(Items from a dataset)
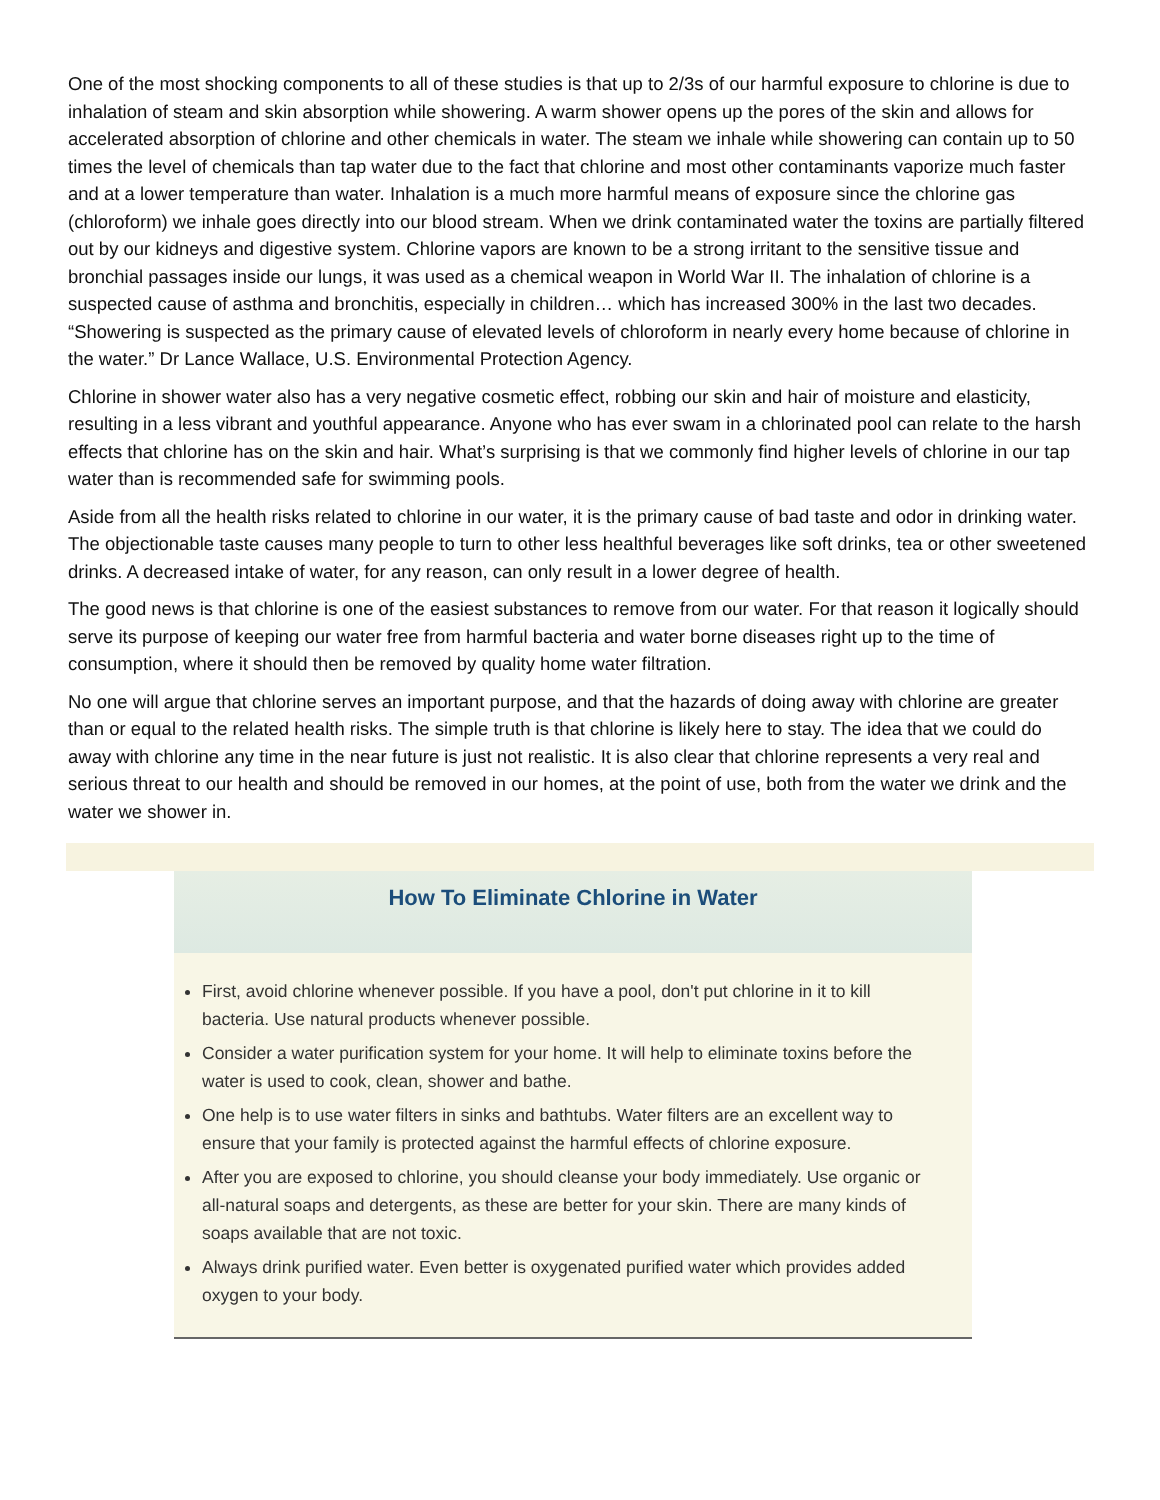One of the most shocking components to all of these studies is that up to 2/3s of our harmful exposure to chlorine is due to inhalation of steam and skin absorption while showering. A warm shower opens up the pores of the skin and allows for accelerated absorption of chlorine and other chemicals in water. The steam we inhale while showering can contain up to 50 times the level of chemicals than tap water due to the fact that chlorine and most other contaminants vaporize much faster and at a lower temperature than water. Inhalation is a much more harmful means of exposure since the chlorine gas (chloroform) we inhale goes directly into our blood stream. When we drink contaminated water the toxins are partially filtered out by our kidneys and digestive system. Chlorine vapors are known to be a strong irritant to the sensitive tissue and bronchial passages inside our lungs, it was used as a chemical weapon in World War II. The inhalation of chlorine is a suspected cause of asthma and bronchitis, especially in children… which has increased 300% in the last two decades. “Showering is suspected as the primary cause of elevated levels of chloroform in nearly every home because of chlorine in the water.” Dr Lance Wallace, U.S. Environmental Protection Agency.
Chlorine in shower water also has a very negative cosmetic effect, robbing our skin and hair of moisture and elasticity, resulting in a less vibrant and youthful appearance. Anyone who has ever swam in a chlorinated pool can relate to the harsh effects that chlorine has on the skin and hair. What’s surprising is that we commonly find higher levels of chlorine in our tap water than is recommended safe for swimming pools.
Aside from all the health risks related to chlorine in our water, it is the primary cause of bad taste and odor in drinking water. The objectionable taste causes many people to turn to other less healthful beverages like soft drinks, tea or other sweetened drinks. A decreased intake of water, for any reason, can only result in a lower degree of health.
The good news is that chlorine is one of the easiest substances to remove from our water. For that reason it logically should serve its purpose of keeping our water free from harmful bacteria and water borne diseases right up to the time of consumption, where it should then be removed by quality home water filtration.
No one will argue that chlorine serves an important purpose, and that the hazards of doing away with chlorine are greater than or equal to the related health risks. The simple truth is that chlorine is likely here to stay. The idea that we could do away with chlorine any time in the near future is just not realistic. It is also clear that chlorine represents a very real and serious threat to our health and should be removed in our homes, at the point of use, both from the water we drink and the water we shower in.
How To Eliminate Chlorine in Water
First, avoid chlorine whenever possible. If you have a pool, don't put chlorine in it to kill bacteria. Use natural products whenever possible.
Consider a water purification system for your home. It will help to eliminate toxins before the water is used to cook, clean, shower and bathe.
One help is to use water filters in sinks and bathtubs. Water filters are an excellent way to ensure that your family is protected against the harmful effects of chlorine exposure.
After you are exposed to chlorine, you should cleanse your body immediately. Use organic or all-natural soaps and detergents, as these are better for your skin. There are many kinds of soaps available that are not toxic.
Always drink purified water. Even better is oxygenated purified water which provides added oxygen to your body.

# [Work task]
Please state how many lines in the records contain the word "natural", and give only that number.

# [Task solution]
2